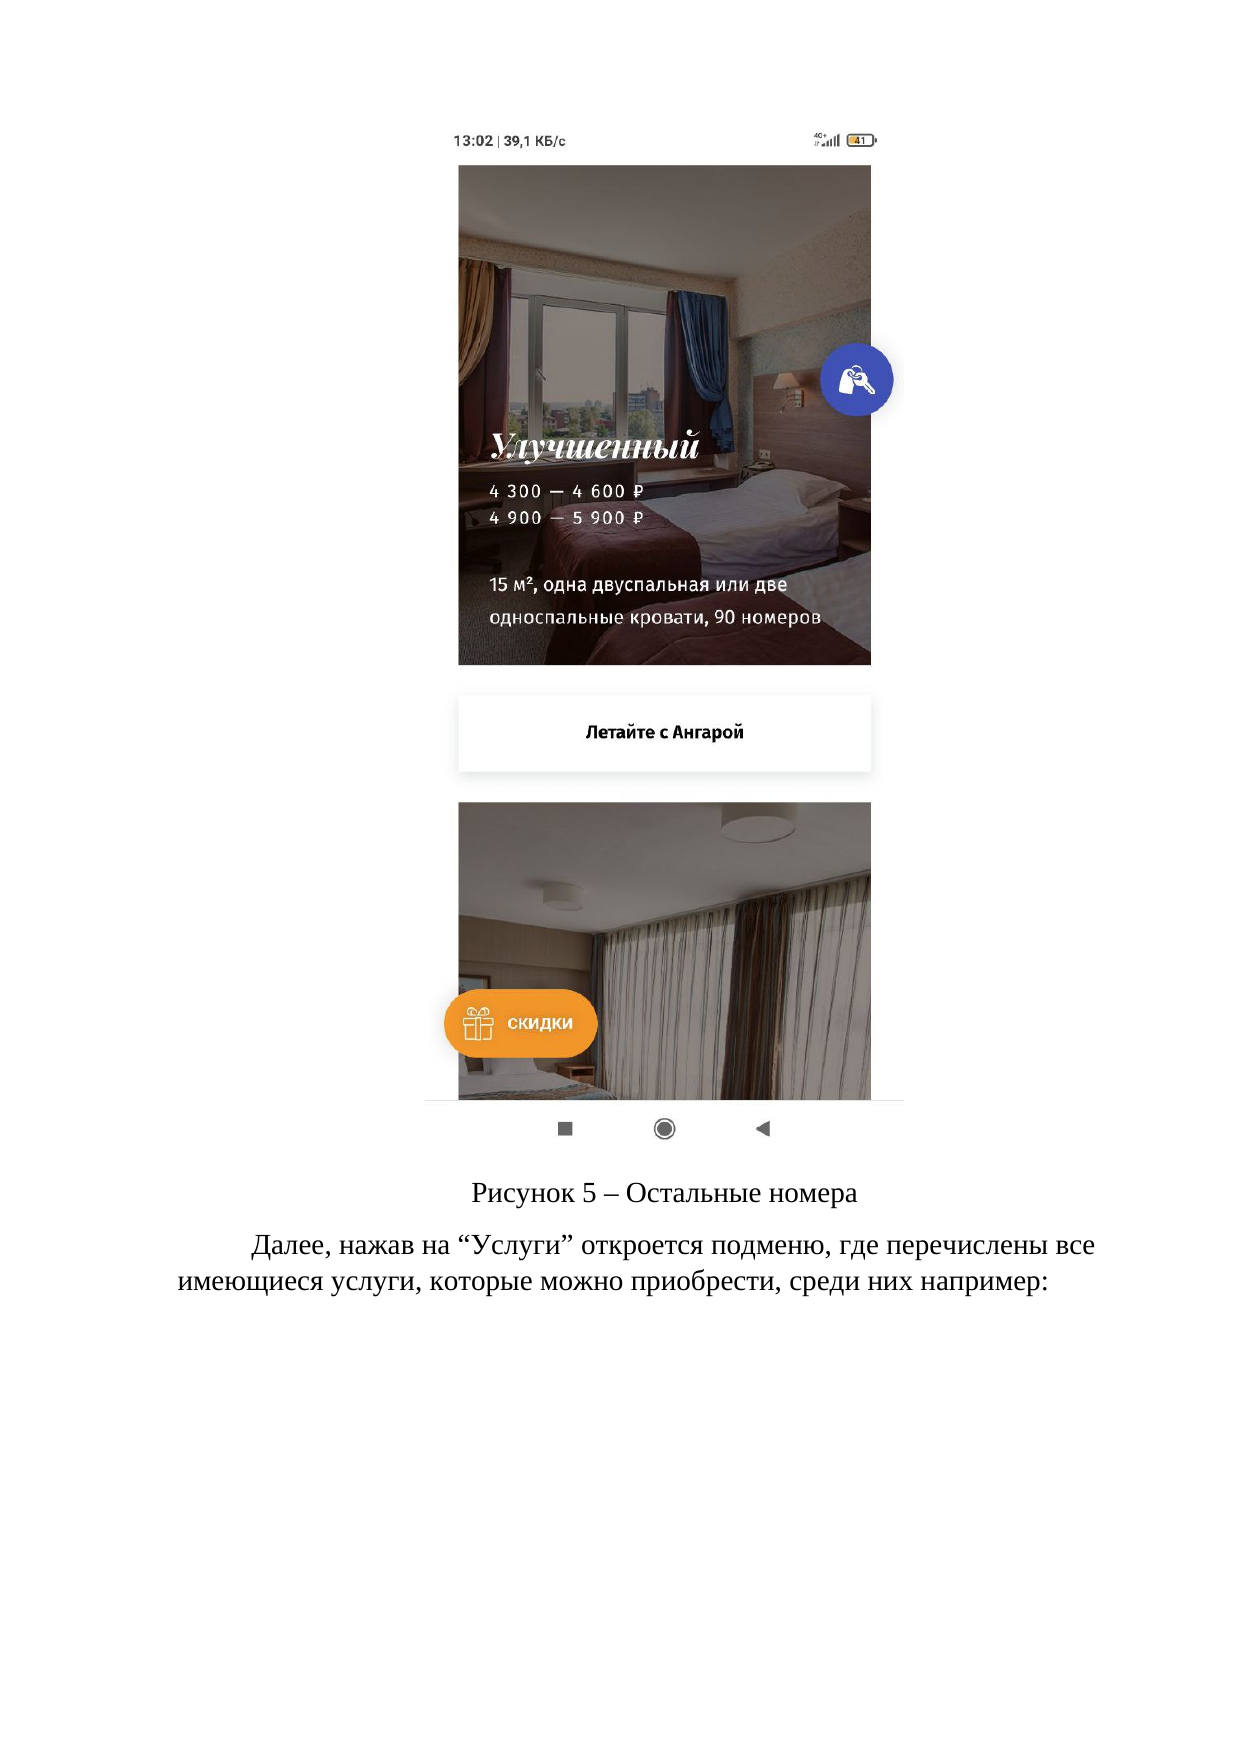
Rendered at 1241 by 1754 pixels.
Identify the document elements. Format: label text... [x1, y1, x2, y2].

text Рисунок 5 – Остальные номера [177, 1175, 1152, 1209]
text Далее, нажав на “Услуги” откроется подменю, где перечислены все имеющиеся услуги, которые можно приобрести, среди них например: [177, 1227, 1152, 1296]
picture [424, 118, 905, 1157]
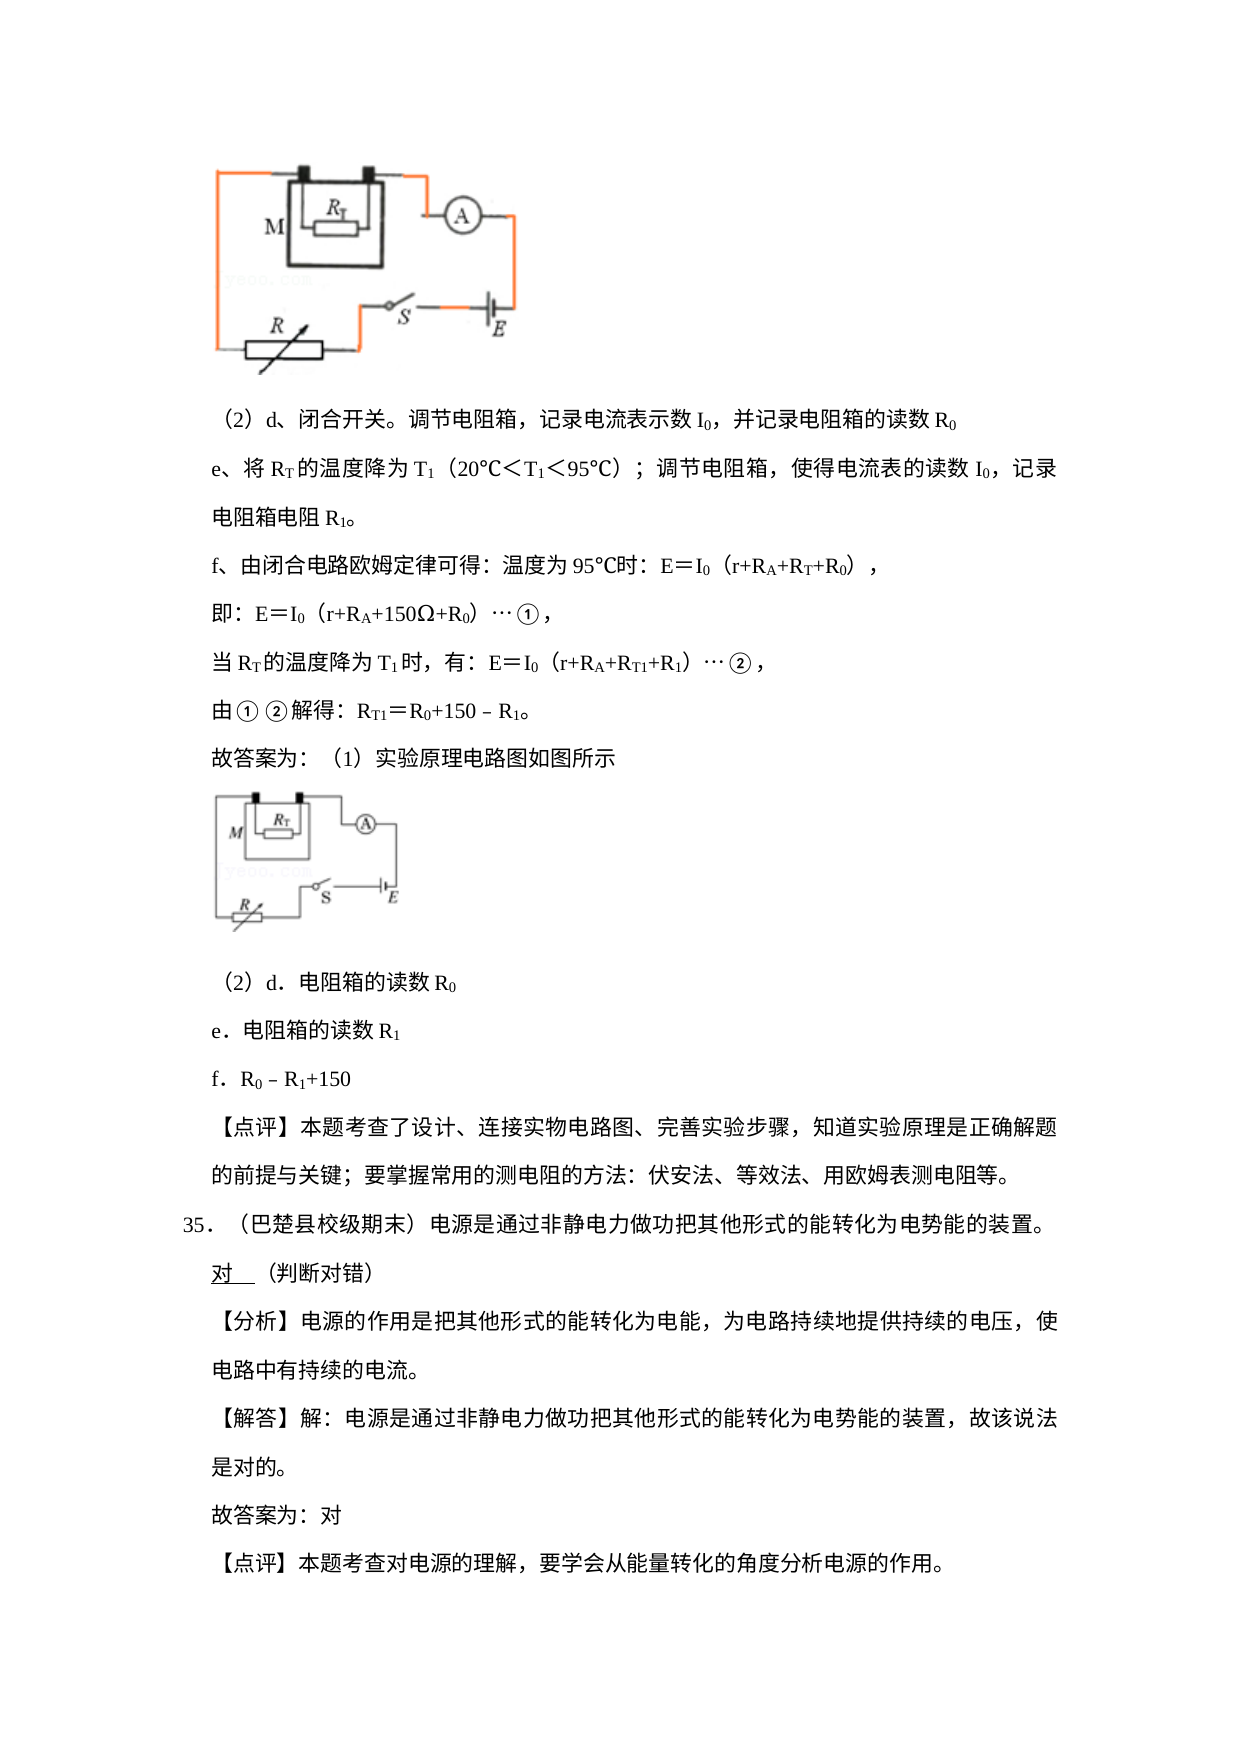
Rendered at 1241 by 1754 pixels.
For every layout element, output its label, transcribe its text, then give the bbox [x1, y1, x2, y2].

text 【解答】解：电源是通过非静电力做功把其他形式的能转化为电势能的装置，故该说法是对的。 [211, 1401, 1058, 1482]
text f、由闭合电路欧姆定律可得：温度为95℃时：E＝I0（r+RA+RT+R0）， [211, 547, 1058, 580]
text 故答案为：（1）实验原理电路图如图所示 [211, 741, 1058, 773]
text 故答案为：对 [211, 1498, 1058, 1530]
text e．电阻箱的读数R1 [211, 1013, 1058, 1045]
text 【点评】本题考查对电源的理解，要学会从能量转化的角度分析电源的作用。 [211, 1546, 1058, 1578]
text 当RT的温度降为T1时，有：E＝I0（r+RA+RT1+R1）…②， [211, 644, 1058, 677]
text 【点评】本题考查了设计、连接实物电路图、完善实验步骤，知道实验原理是正确解题的前提与关键；要掌握常用的测电阻的方法：伏安法、等效法、用欧姆表测电阻等。 [211, 1109, 1058, 1191]
text 即：E＝I0（r+RA+150Ω+R0）…①， [211, 596, 1058, 628]
text 35．（巴楚县校级期末）电源是通过非静电力做功把其他形式的能转化为电势能的装置。 对 （判断对错） [183, 1206, 1058, 1288]
text （2）d．电阻箱的读数R0 [211, 964, 1058, 997]
text 【分析】电源的作用是把其他形式的能转化为电能，为电路持续地提供持续的电压，使电路中有持续的电流。 [211, 1303, 1058, 1385]
text f．R0﹣R1+150 [211, 1061, 1058, 1093]
picture [211, 789, 399, 932]
text e、将RT的温度降为T1（20℃＜T1＜95℃）；调节电阻箱，使得电流表的读数I0，记录电阻箱电阻R1。 [211, 450, 1058, 532]
text （2）d、闭合开关。调节电阻箱，记录电流表示数I0，并记录电阻箱的读数R0 [211, 402, 1058, 434]
text 由①②解得：RT1＝R0+150﹣R1。 [211, 692, 1058, 725]
picture [211, 162, 519, 375]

········

▸ **EXERCISE AIM**
Could you give back the full listing word for word, leaving out the images?

▸ **YOUR RESPONSE**
Rendered at 1241 by 1754 pixels.
Identify the document elements. Format: label text... [x1, y1, x2, y2].

text Рисунок 5 – Остальные номера [177, 1175, 1152, 1209]
text Далее, нажав на “Услуги” откроется подменю, где перечислены все имеющиеся услуги, которые можно приобрести, среди них например: [177, 1227, 1152, 1296]
picture [424, 118, 905, 1157]
Rendered at 1241 by 1754 pixels.
For every layout element, output its label, transcribe its text, then give the bbox [x1, y1, x2, y2].

text 【解答】解：电源是通过非静电力做功把其他形式的能转化为电势能的装置，故该说法是对的。 [211, 1401, 1058, 1482]
text f、由闭合电路欧姆定律可得：温度为95℃时：E＝I0（r+RA+RT+R0）， [211, 547, 1058, 580]
text 故答案为：（1）实验原理电路图如图所示 [211, 741, 1058, 773]
text 故答案为：对 [211, 1498, 1058, 1530]
text e．电阻箱的读数R1 [211, 1013, 1058, 1045]
text 【点评】本题考查对电源的理解，要学会从能量转化的角度分析电源的作用。 [211, 1546, 1058, 1578]
text 当RT的温度降为T1时，有：E＝I0（r+RA+RT1+R1）…②， [211, 644, 1058, 677]
text 【点评】本题考查了设计、连接实物电路图、完善实验步骤，知道实验原理是正确解题的前提与关键；要掌握常用的测电阻的方法：伏安法、等效法、用欧姆表测电阻等。 [211, 1109, 1058, 1191]
text 即：E＝I0（r+RA+150Ω+R0）…①， [211, 596, 1058, 628]
text 35．（巴楚县校级期末）电源是通过非静电力做功把其他形式的能转化为电势能的装置。 对 （判断对错） [183, 1206, 1058, 1288]
text （2）d．电阻箱的读数R0 [211, 964, 1058, 997]
text 【分析】电源的作用是把其他形式的能转化为电能，为电路持续地提供持续的电压，使电路中有持续的电流。 [211, 1303, 1058, 1385]
text f．R0﹣R1+150 [211, 1061, 1058, 1093]
picture [211, 789, 399, 932]
text e、将RT的温度降为T1（20℃＜T1＜95℃）；调节电阻箱，使得电流表的读数I0，记录电阻箱电阻R1。 [211, 450, 1058, 532]
text （2）d、闭合开关。调节电阻箱，记录电流表示数I0，并记录电阻箱的读数R0 [211, 402, 1058, 434]
text 由①②解得：RT1＝R0+150﹣R1。 [211, 692, 1058, 725]
picture [211, 162, 519, 375]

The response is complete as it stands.